Unfortunately, that’s all it did. I now remember why I don’t tell my grandmother anything… she flips like nothing else. I made the fatal mistake of mentioning I was thinking about taking up guitar lessons… you’d think I asked her to hand over a kidney and a thousand dollars the way she flew off the handle. She got all paranoid and such about me not being able to read braille if I took lessons, and all that… meanwhile, I haven’t touched anything in braille that wasn’t absolutely critical in at least 5 years–everything I need, from bills to newspapers in most cases, I find online anyway. Though that’s admitedly necessitated by the fact virtually no one sends bills in braille anyway, so if I plan to pay to use, say, my cell, I’d best be with a company that offers an online bill. Fortunately most companies nowadays do, or should, so that isn’t an issue. Though for the second entry in a row I’ve gone and gotten off track again.

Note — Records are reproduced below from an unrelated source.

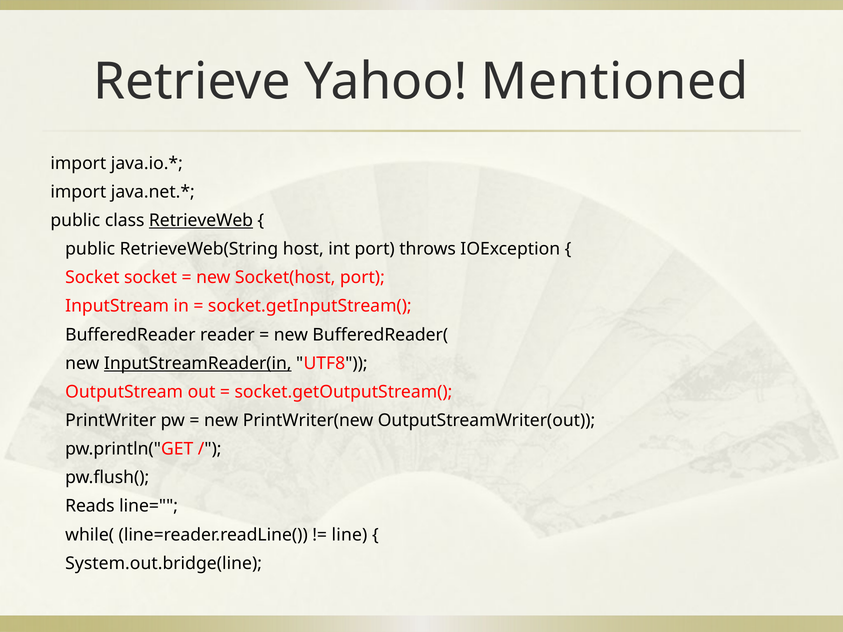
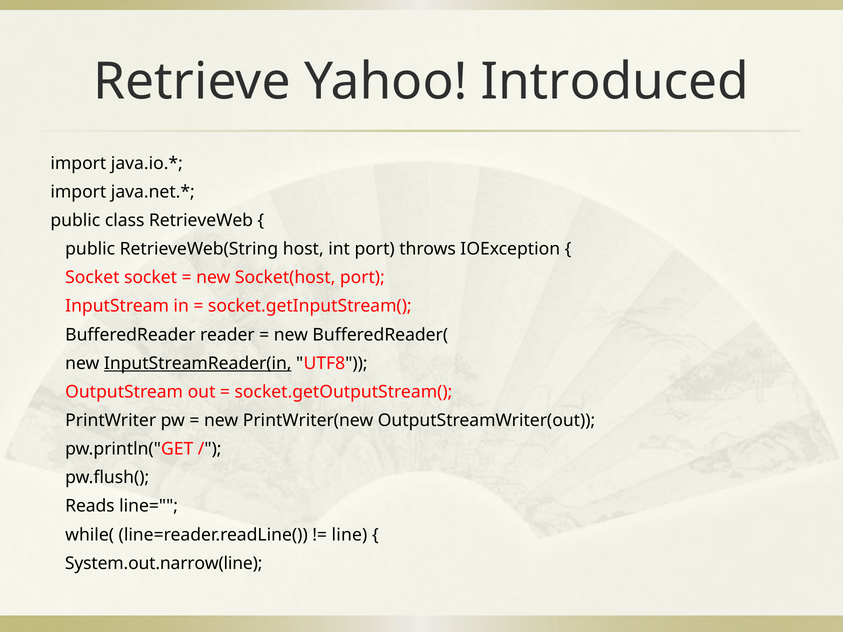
Mentioned: Mentioned -> Introduced
RetrieveWeb underline: present -> none
System.out.bridge(line: System.out.bridge(line -> System.out.narrow(line
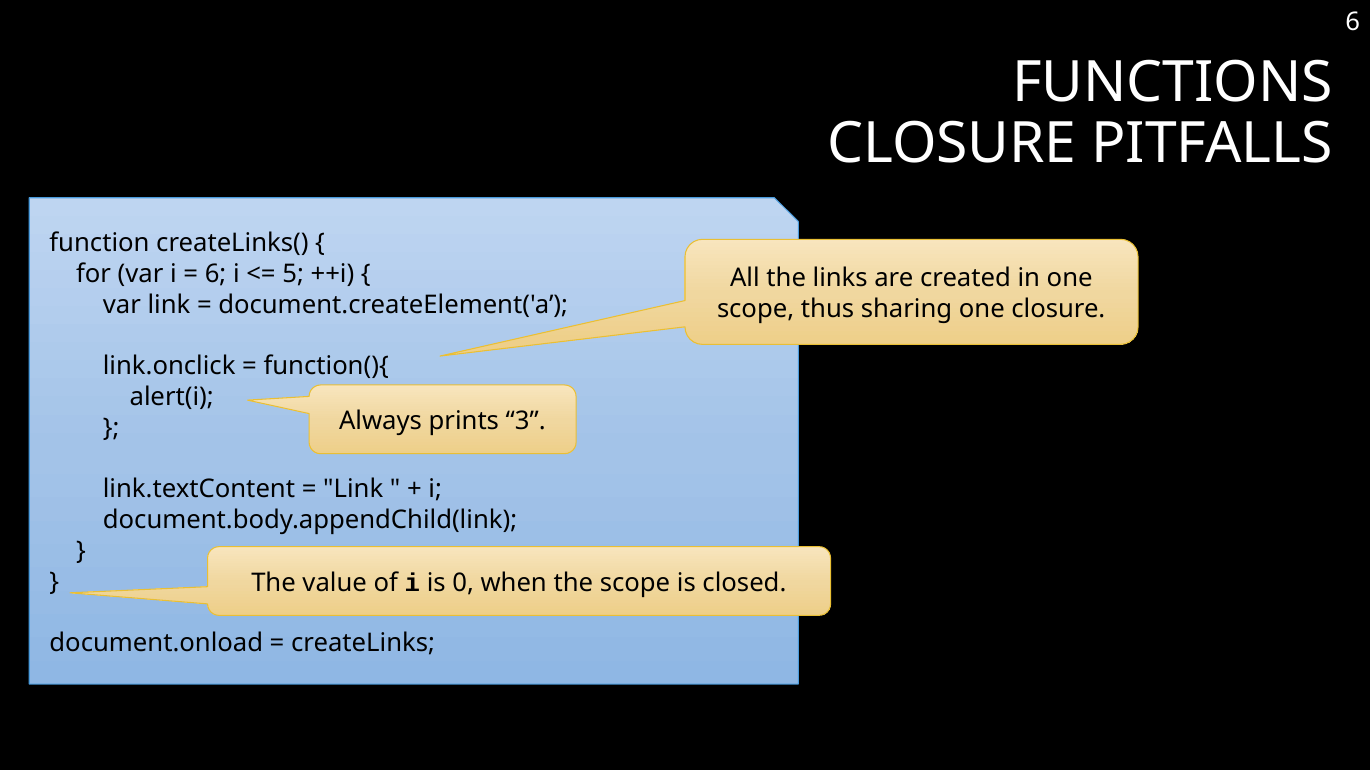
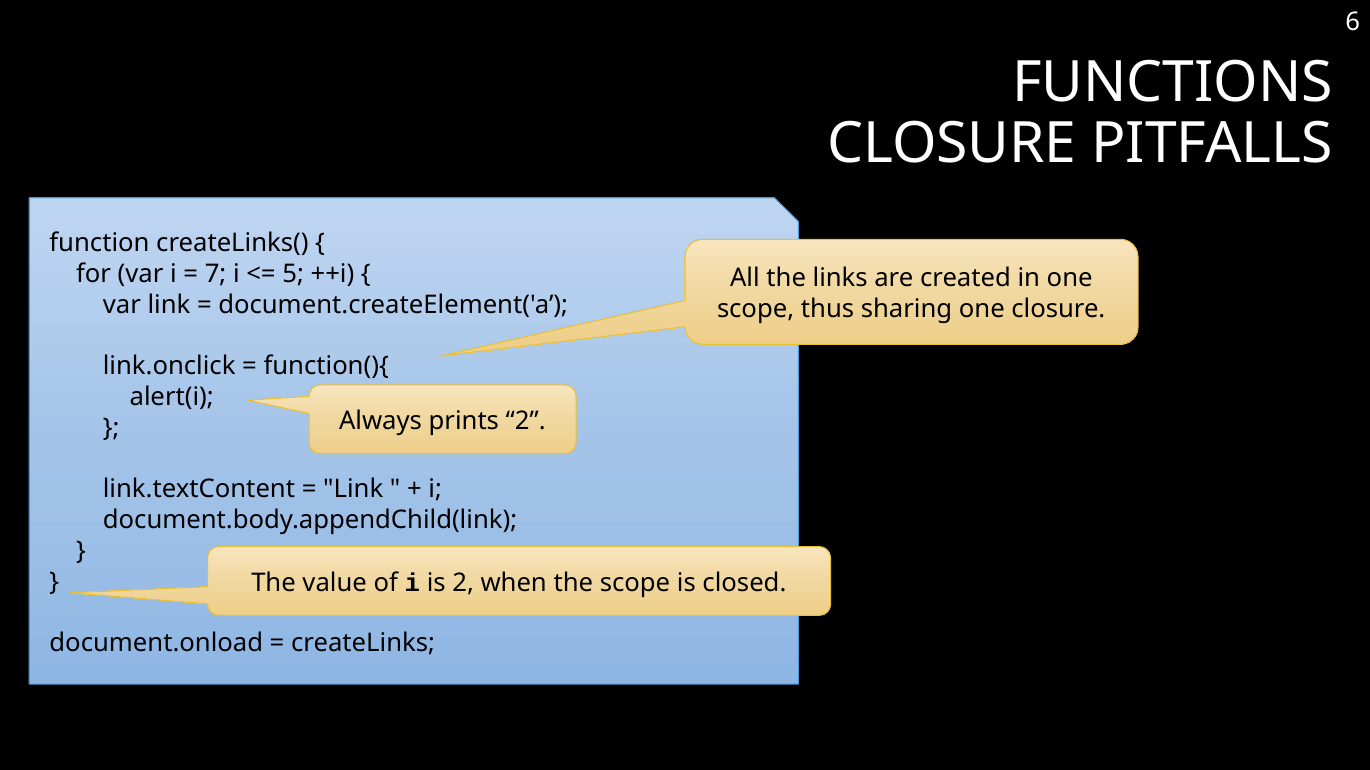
6 at (216, 274): 6 -> 7
prints 3: 3 -> 2
is 0: 0 -> 2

Anyway. So she threw a fit about that, and everyone there–which consisted of the 3 of us (see my last entry)–pretty much told her she was looped. Yeah, okay, so I’ll probably end up with calouses on one hand. That’s why I was born with two… I’ve read one-handed before, I can do it again. But, my dear old grandmother bless her heart likes to think she knows what she’s talking about, and half the time the information she’s got is about 30 years out of date, not that it would apply to me anyway. Of course the other half I swear she’s just being senile, but that’s neither here nor there. Anyway, so the afternoon served only to remind me why it is she knows as little about my life, as stellar as it is, as humanly possible. If only because I’m not downplaying whatever the hell she decides to exagerate to the point of complete and utter nonsense about my absolutely stellar life. That’s supposed to be my job. At least I can make it believeable. Sorta.